The Krauze Rosenhouse thing is just a further example of this. I know you were looking forward to the 'post wedge' world Mike but is it possible to depoliticise ID?
Comment by willo — January 25, 2006 @ 8:32 am
January 25th, 2006 at 10:33 am
Politicization is context relative. I've had plenty of exchanges with ID skeptics that were genuine and depoliticised. You just have to find the right environment and the right people.
The internet is not the right environment.
Comment by bipod — January 25, 2006 @ 10:33 am
January 26th, 2006 at 11:12 am
Actually, I think Ruse is being too generous. Evolutionary theory did not arise out of pseudo-science to become professional science, it arose out of pseudo-science to become professional pseodo-science.
Evolutionary biologists are quick to liken the quality of their theories to those of physics. Physcists seem unwilling to reciprocate.
I think that's because evolutionary biology is professional pseudo-science. Further, it has little to boast of in it's contributions even in the field of biology.
In fact, evolutionary biologists are not even highly regarded.
To mis-quote Rosenhouse out of context (all right a little humor here), he asserts "ID can claim nothing similar." I would hope not.
Comment by Salvador T. Cordova — January 26, 2006 @ 11:12 am
January 27th, 2006 at 4:06 am
If Ruse claimed that evolution "arose from pseudo-science," he got it wrong.
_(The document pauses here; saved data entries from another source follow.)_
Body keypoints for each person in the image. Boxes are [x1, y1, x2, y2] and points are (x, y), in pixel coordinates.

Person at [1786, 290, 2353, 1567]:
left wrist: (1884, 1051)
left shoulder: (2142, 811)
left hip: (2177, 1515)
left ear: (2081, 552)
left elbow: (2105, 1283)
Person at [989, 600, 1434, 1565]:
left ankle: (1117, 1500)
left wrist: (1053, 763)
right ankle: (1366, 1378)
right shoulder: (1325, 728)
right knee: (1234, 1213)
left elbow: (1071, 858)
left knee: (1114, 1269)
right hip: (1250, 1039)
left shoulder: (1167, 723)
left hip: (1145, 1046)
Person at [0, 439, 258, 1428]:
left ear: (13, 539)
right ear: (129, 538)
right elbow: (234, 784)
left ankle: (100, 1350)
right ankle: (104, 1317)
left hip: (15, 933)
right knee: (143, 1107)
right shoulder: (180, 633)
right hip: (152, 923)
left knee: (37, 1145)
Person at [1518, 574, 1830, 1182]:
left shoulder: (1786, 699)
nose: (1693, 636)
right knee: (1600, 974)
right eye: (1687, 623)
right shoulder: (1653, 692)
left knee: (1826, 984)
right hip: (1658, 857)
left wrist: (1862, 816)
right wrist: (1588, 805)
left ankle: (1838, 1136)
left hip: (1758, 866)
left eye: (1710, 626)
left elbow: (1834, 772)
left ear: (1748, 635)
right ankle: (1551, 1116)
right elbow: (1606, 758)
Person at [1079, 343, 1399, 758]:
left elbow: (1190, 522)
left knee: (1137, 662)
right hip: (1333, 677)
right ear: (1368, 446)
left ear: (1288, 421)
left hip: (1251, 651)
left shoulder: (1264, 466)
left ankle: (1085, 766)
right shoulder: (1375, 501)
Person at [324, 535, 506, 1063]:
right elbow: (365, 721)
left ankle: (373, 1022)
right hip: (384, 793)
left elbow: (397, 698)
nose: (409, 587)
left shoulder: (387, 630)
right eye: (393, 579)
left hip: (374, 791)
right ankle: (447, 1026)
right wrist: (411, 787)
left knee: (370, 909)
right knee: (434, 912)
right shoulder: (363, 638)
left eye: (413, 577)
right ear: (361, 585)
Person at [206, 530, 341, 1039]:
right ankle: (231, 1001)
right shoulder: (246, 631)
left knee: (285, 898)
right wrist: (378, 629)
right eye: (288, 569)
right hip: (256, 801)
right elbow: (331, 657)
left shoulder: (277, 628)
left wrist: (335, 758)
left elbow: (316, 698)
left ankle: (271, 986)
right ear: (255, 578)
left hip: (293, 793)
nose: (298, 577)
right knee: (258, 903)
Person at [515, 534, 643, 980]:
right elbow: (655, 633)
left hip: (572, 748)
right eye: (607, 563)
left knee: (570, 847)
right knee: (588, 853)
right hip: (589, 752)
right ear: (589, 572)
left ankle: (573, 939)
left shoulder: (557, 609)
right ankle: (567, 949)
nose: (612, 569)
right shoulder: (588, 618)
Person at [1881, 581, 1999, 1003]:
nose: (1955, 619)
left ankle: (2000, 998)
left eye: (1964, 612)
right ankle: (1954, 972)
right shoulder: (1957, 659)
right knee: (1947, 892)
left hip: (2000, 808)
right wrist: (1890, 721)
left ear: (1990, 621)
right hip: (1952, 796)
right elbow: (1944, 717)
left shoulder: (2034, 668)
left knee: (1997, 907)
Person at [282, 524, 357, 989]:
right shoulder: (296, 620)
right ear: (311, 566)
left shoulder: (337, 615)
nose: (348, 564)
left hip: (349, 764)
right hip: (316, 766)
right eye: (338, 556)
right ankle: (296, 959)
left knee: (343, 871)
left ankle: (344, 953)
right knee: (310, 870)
Darwin's methods in some ways paved the way for the more careful, methodical science of the 20th century. Nothing he claims is not backed by observation or research which at least corroborates and in many cases confirms his claims. Did you guys miss the first two chapters of the book?
In the first two chapters he details work especially of animal husbanders and bird breeders. He goes into some great detail about the practical applications of human-imposed selection in the improvement of livestock, based on extensive correspondence and interviews with breeders, and based on a decade of his own experiments in breeding.
Darwin's work was immediately applicable in animal husbandry, and by the time genetics started to take hold, Luther Burbank's work was already in commercial production (the Shasta daisy was introduced commercially in 1901, after a 17-year breeding project) — and Burbank's work was, as he noted, based solidly on an understanding of Darwin's ideas.
Cordova's misrepresentation of Jerry Coyne's work is duly noted. Will ID ever be able to leave the world where its claims can be made only on unfortunate ethical lapses such as that?
Comment by edarrell — January 27, 2006 @ 4:06 am
January 27th, 2006 at 9:42 am
Hi Ed,
"If Ruse claimed that evolution "arose from pseudo-science," he got it wrong."
So if we look at the earliest expressions of evolution, we'll see a fully developed science?
Comment by Krauze — January 27, 2006 @ 9:42 am
January 27th, 2006 at 4:28 pm
"In fact, evolutionary biologists are not even highly regarded."
Salvador - do you have any evidence for this rather inflammatory flame?
I mean, claim?
Comment by derwood — January 27, 2006 @ 4:28 pm
January 27th, 2006 at 5:08 pm
Well, there is one evolutionary biologist who is becoming a cult hero: Richard Sternberg. He's highly regarded in my book.
Comment by Salvador T. Cordova — January 27, 2006 @ 5:08 pm
January 27th, 2006 at 5:45 pm
"In fact, evolutionary biologists are not even highly regarded."
Well, it was mainly thought that evolution was largely irrelevant for development. It didn't matter how it was formed. Evo-devo claims to integrate them, but so far it only seems to be 'look we created a new field, give us more funding'. True evo-devo would quickly conclude that the current RM+NS framework is absolutely worthless to explain evolution.
No real breakthrough has come over the last decades. It's more mechanisms with unknown functions. The basic questions remain unsolved. The general opinion is 'it is so complex we may never find out how it works'. Who wants to work in such a field?